NormCap
NormCap is a desktop application written in Python to quickly apply Optical Character Recognition (OCR) on any part of screen(s). It was born out of the need to extract text from screenshots that I received via e-mail, but is also applicable to many other use-cases like copying text from non-selectable user interface elements or even photographs.
It works like this:
- You start NormCap (a red border around screen appears)
- Select a region on the screen
- Wait a moment, while the text is being extracted from the image and copied to the clipboard
- Paste (Ctrl+v) the extracted image wherever you like.
Tech
- PySide6 (Qt) - Multi Platform UI Framework.
- briefcase - Tool for packaging Python applications for various platforms.
- Tesseract - The open source Optical Character Recognition engine.
Design goals
- Quick startup: The application is targeted towards occasional use, probably only a few power-users will leave it running in the background (system tray). Therefore a quick start will improve the user experience quite a lot.
- Simple to use: It should offer minimal customizability and focus on the core features. As a utility, it should many “stay out of your way”. A minimalist user interface also improves accessibility for non-English speakers and reduces localization efforts.
- Multi platform: The app should be working on all major operating system to make it available for a broader range of users and especially attractive for users that work on different systems (I myself work on various operating system as well).
- Multi screens: The desktop setup of many IT professionals or enthusiasts can get quite complex, including multiple displays, different resolutions, Hi-dpi displays, potentially in combined setup with non-Hi-dpi displays.
- “Intelligent”: Often, a user doesn’t want to retrieve the text 1:1 as it is shown on the screen. E.g. in longer paragraph of text, usually you don’t want to preserve the original line breaks. Or if you are selecting a group of email addresses, you usually do not want to include conjunctions like “and” but a plain list of the email addresses. The application should be able to handle common scenarios and adapt accordingly, but it also should be possible to opt out of such “intelligent” parsing.
What I have learned
- Consider to select one platform instead providing multi-platform support.
Integrating an application with different operating systems is quite time consuming to maintain and comes with trade-offs regarding user experience. Expect to spend a lot of time platform-related quirks. - Shipping a Python application as a user-friendly “binary” is an unsolved problem.
Tools like briefcase, Nutika, PyInstaller and others do a fabulous job, but still it is quite difficult to robustly package a Python application with them. Major pain points are external (non-Python) dependencies and installers (with proper updating mechanism). - QT is a powerful UI framework, but its Python bindings (PySide/PyQt) come with challenges.

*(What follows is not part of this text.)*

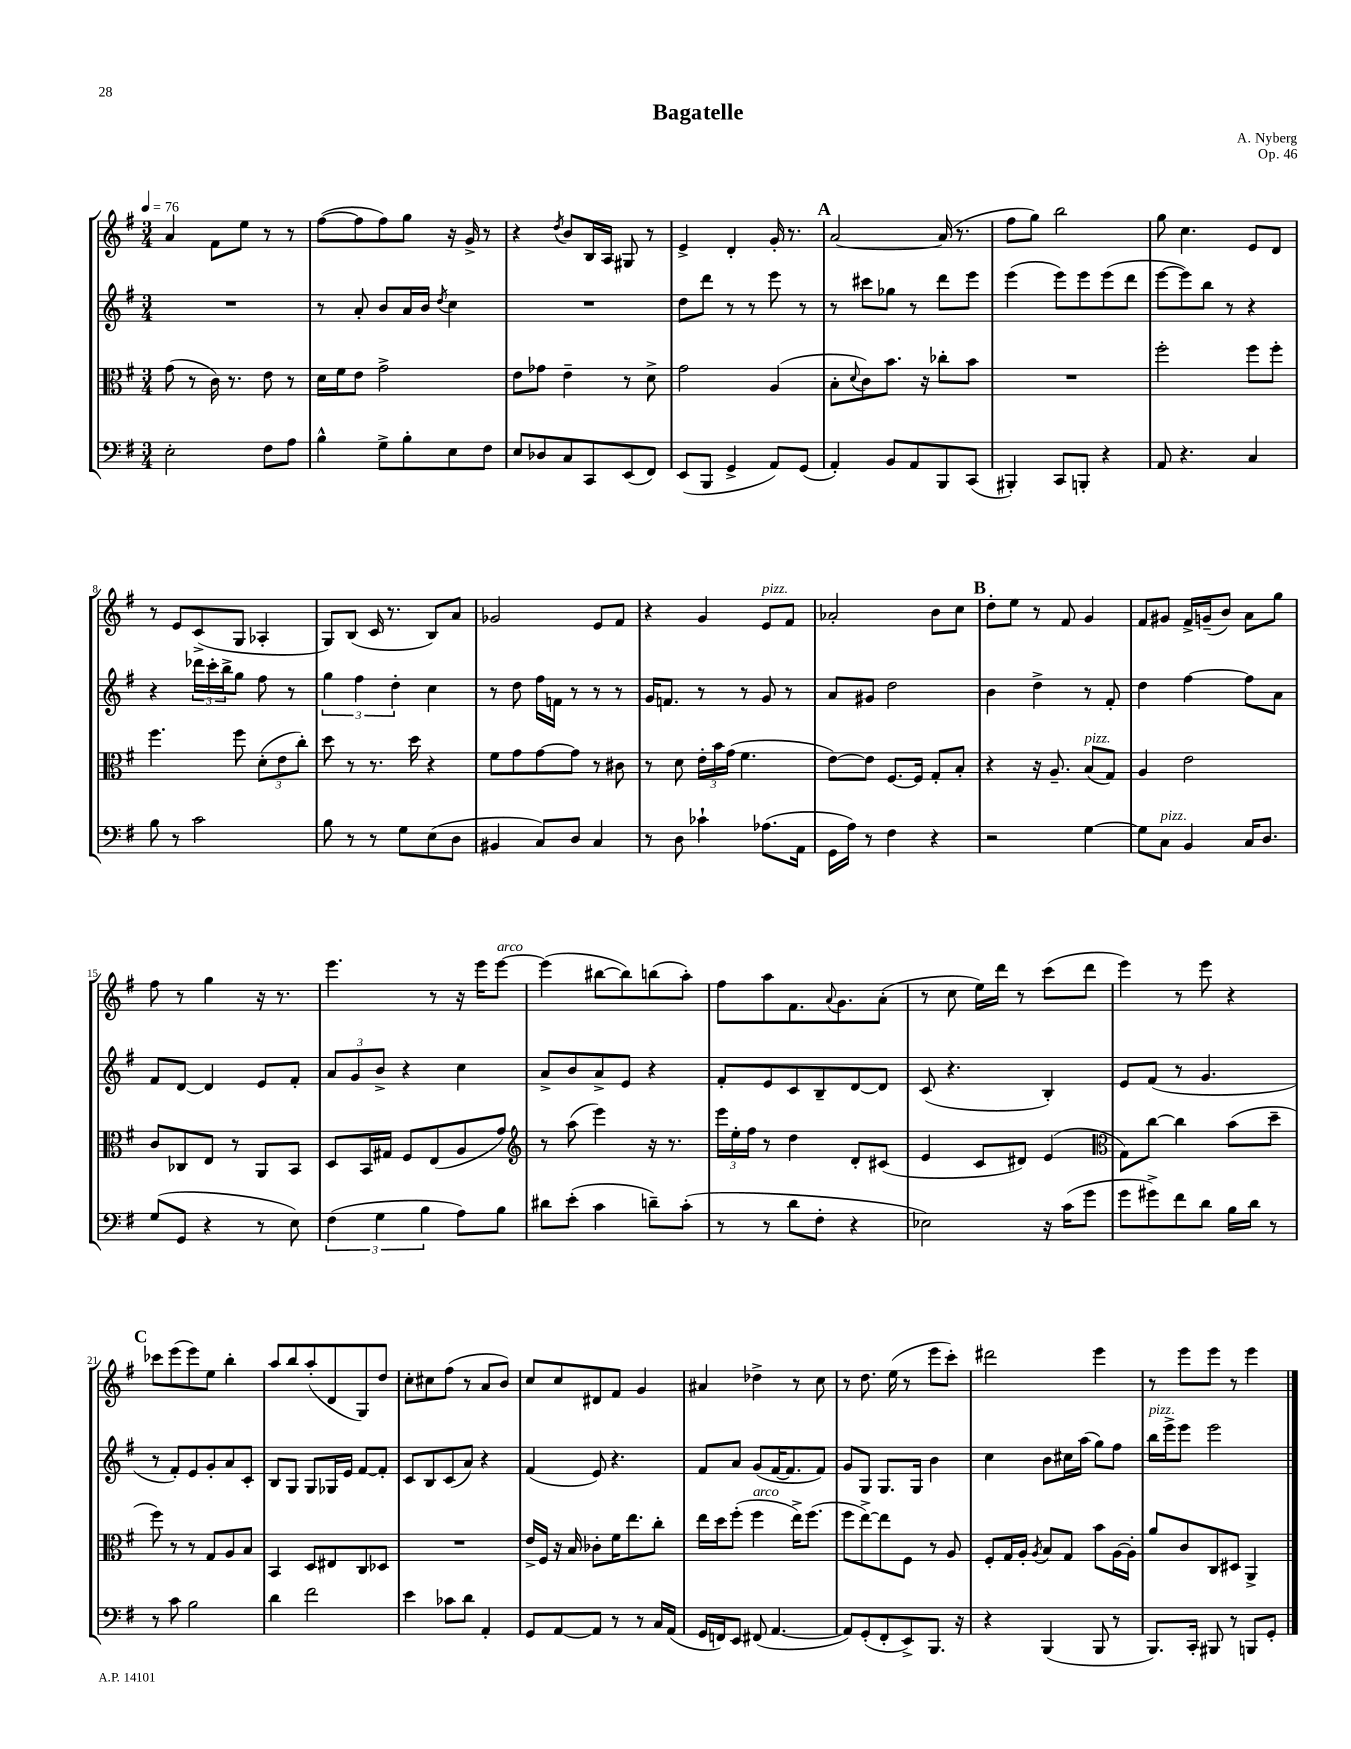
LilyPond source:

One major pitfall can be the lifetime management of the Qt Objects, as the C++-objects can get destroyed without destroying the Python object and vice versa. Unit-testing and UI-testing comes with its own challenges, even with the support of pytest-qt. At last but not least, I find it quite challenging to structure the interaction flow via Qt’s Slots and Signals. It’s difficult to keep an overview about the different possible flows, and IDE’s provide little support here. - Taking screenshots on Linux is quite challenging
The various DE’s are so different and also change over time (I’m talking to you, Wayland). I can’t count the distros I had to install in a VM to reproduce bugs. - Showing full-screen windows consistently over all platforms is also super difficult.
Especially on macOS and, again, the different Linux DE’s. Also, supporting multi-monitor setups with differently scales is hard.